Strauss-Kahn hotel rape case will go ahead, say prosecutors

Former IMF chief Dominique Strauss-Kahn and his wife Anne Sinclair leaving their New York residence yesterday
Former IMF chief Dominique Strauss-Kahn and his wife Anne Sinclair leaving their New York residence yesterday

Rachael Alexander in New York

New York prosecutors investigating the sexual assault case against former IMF chief Dominique Strauss-Kahn last night insisted that the inquiry into the hotel rape allegations would go ahead.

After a meeting with Mr Strauss-Kahn's defence lawyers, prosecutors said that they would continue to investigate the case, despite speculation that the prosecution would be shelved.

"The investigative process is continuing, and no decisions have been made," said a spokeswoman for the Manhattan District Attorney's Office.

The charges, brought against Mr Strauss-Kahn in May by the office of the Manhattan District Attorney, appeared close to collapse over the credibility of the 32-year-old hotel maid from Guinea who accused him of attempted rape.

The alleged victim's version of events was unwavering, and police and prosecutors called her credible.

However, prosecutors had to rethink whether they could go forward with the case after finding that Mr Strauss-Kahn's accuser wasn't truthful about her background and the aftermath of the alleged attack.

But they haven't questioned her account of the encounter itself, at least publicly.
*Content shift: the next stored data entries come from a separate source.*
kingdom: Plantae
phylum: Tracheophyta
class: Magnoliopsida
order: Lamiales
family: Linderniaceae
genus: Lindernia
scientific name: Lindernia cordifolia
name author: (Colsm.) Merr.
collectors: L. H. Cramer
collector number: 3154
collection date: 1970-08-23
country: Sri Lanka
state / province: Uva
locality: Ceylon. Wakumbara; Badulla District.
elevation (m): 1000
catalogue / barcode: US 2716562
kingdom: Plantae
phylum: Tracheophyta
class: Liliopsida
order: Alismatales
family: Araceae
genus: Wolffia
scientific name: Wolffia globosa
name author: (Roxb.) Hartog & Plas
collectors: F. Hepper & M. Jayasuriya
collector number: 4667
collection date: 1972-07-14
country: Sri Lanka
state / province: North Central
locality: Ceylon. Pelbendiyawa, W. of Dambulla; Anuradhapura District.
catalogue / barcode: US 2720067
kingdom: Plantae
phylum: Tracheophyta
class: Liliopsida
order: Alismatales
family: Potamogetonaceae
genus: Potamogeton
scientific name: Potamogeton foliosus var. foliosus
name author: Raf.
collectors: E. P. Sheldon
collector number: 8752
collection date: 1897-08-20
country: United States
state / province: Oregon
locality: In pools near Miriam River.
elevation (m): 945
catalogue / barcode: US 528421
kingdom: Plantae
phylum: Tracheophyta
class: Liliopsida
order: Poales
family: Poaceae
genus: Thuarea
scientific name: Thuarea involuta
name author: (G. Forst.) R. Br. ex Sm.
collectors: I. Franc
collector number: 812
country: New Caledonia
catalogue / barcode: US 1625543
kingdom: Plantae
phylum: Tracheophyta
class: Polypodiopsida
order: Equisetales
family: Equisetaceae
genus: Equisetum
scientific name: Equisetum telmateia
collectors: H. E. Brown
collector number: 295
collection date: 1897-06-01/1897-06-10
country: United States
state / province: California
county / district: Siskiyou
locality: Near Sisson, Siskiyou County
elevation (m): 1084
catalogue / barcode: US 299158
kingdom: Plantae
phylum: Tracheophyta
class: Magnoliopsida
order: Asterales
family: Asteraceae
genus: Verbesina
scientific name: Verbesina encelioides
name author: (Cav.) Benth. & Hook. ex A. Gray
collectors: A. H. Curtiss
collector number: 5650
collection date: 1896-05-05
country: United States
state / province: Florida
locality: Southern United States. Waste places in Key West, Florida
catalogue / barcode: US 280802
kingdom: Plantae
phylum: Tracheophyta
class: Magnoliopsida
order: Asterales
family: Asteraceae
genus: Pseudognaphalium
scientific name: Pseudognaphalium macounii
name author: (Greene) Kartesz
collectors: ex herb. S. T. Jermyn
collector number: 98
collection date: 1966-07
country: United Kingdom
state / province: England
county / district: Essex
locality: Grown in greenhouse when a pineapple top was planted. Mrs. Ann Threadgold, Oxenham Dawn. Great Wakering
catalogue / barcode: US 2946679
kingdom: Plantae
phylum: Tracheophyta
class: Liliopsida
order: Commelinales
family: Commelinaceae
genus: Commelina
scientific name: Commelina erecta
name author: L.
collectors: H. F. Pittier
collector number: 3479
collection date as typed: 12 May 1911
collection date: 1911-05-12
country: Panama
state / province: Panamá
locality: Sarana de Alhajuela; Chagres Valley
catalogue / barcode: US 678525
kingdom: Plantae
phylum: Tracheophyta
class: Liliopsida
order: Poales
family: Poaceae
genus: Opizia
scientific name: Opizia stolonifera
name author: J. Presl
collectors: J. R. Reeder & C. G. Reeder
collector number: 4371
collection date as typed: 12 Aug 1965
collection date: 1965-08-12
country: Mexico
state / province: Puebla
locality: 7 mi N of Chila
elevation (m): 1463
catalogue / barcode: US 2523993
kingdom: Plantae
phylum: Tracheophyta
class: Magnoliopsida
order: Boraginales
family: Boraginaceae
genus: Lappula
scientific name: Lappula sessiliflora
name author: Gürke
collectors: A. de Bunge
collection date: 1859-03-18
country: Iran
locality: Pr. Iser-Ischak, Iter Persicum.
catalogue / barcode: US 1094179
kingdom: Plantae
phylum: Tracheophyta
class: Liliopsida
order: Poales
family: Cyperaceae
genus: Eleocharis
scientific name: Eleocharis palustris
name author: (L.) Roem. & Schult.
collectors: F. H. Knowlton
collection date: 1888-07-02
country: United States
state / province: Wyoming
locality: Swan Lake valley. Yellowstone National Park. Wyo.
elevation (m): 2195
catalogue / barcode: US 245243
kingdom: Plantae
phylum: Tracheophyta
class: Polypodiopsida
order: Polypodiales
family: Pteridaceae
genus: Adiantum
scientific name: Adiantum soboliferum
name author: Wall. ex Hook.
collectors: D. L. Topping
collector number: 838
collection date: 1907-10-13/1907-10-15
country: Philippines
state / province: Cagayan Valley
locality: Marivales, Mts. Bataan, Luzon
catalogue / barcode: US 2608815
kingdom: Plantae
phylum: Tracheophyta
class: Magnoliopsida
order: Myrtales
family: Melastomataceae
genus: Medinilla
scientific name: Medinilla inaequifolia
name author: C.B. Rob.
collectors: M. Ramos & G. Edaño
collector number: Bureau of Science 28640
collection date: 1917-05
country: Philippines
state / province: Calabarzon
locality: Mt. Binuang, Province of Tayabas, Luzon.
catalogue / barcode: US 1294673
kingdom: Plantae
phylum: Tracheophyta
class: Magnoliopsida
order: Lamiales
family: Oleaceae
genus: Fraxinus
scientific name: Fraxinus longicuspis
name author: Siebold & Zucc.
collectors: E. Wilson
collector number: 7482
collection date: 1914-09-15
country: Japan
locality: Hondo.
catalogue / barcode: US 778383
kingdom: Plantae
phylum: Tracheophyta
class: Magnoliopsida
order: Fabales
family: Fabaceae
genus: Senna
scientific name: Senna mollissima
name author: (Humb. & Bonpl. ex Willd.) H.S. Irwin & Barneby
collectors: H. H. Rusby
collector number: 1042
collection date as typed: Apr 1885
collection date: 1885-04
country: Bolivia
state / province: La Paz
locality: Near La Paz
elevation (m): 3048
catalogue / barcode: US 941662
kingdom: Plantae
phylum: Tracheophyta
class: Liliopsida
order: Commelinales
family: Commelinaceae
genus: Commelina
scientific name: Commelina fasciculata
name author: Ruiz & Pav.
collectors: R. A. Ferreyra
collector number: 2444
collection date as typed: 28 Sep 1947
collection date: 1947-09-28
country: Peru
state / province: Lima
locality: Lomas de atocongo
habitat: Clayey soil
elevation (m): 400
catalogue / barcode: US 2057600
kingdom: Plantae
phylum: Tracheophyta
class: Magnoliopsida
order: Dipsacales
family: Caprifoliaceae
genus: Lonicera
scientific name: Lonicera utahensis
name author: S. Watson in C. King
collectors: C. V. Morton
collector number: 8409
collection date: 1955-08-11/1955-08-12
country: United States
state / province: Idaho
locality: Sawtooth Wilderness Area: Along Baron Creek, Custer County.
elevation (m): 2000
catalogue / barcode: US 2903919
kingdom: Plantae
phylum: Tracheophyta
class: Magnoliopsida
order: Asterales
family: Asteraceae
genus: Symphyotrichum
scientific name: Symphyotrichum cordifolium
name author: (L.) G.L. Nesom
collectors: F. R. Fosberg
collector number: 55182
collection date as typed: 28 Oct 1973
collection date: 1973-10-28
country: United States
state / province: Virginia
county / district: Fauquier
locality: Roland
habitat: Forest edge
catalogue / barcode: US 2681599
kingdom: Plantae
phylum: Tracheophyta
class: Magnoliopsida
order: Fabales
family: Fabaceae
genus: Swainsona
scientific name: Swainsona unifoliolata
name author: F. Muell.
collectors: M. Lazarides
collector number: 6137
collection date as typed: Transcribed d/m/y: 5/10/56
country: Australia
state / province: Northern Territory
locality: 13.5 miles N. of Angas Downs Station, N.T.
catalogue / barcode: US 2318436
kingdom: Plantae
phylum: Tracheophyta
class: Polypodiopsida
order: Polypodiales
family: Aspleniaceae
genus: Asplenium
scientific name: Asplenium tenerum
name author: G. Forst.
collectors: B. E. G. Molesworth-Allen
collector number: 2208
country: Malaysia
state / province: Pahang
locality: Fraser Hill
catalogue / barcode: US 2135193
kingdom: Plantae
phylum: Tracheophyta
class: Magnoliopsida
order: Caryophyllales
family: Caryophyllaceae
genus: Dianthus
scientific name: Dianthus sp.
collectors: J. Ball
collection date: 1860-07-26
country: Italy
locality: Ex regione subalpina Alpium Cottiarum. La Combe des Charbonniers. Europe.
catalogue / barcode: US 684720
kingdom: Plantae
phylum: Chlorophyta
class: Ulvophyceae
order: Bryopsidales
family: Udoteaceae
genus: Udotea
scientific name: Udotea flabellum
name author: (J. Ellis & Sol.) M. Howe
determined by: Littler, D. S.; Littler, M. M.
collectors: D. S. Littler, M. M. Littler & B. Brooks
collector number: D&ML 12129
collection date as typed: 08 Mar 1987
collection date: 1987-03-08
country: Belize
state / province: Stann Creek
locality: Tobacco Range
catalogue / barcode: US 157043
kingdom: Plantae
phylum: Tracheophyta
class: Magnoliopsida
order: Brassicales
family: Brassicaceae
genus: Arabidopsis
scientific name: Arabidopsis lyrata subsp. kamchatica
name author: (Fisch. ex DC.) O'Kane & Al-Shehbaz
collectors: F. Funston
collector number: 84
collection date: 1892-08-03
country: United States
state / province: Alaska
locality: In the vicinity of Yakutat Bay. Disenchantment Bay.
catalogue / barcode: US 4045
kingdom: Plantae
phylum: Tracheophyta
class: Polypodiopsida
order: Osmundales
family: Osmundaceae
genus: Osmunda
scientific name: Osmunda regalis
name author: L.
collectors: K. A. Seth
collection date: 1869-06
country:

Authorities haven't concluded no attack happened, but amid the revelations about the accuser's past lies, "the details are a bit more in doubt", said a law enforcement official.

Meanwhile, Mr Strauss-Kahn's attorneys have said they would be able to prove the encounter was not forcible.

In Paris, the official receipt of a complaint from novelist Tristane Banon means prosecutors must now decide whether there is enough evidence to charge him in France.

Ms Banon says Mr Strauss-Kahn tried to rape her in an empty apartment during an interview for a book project, struggling with her on the floor as he tried to tear off her clothes.

His lawyers have described the author's account as "imaginary" and say they plan to file a complaint accusing Ms Banon of slander. Her complaint faces a series of difficult tests and could even be dismissed long before reaching a trial.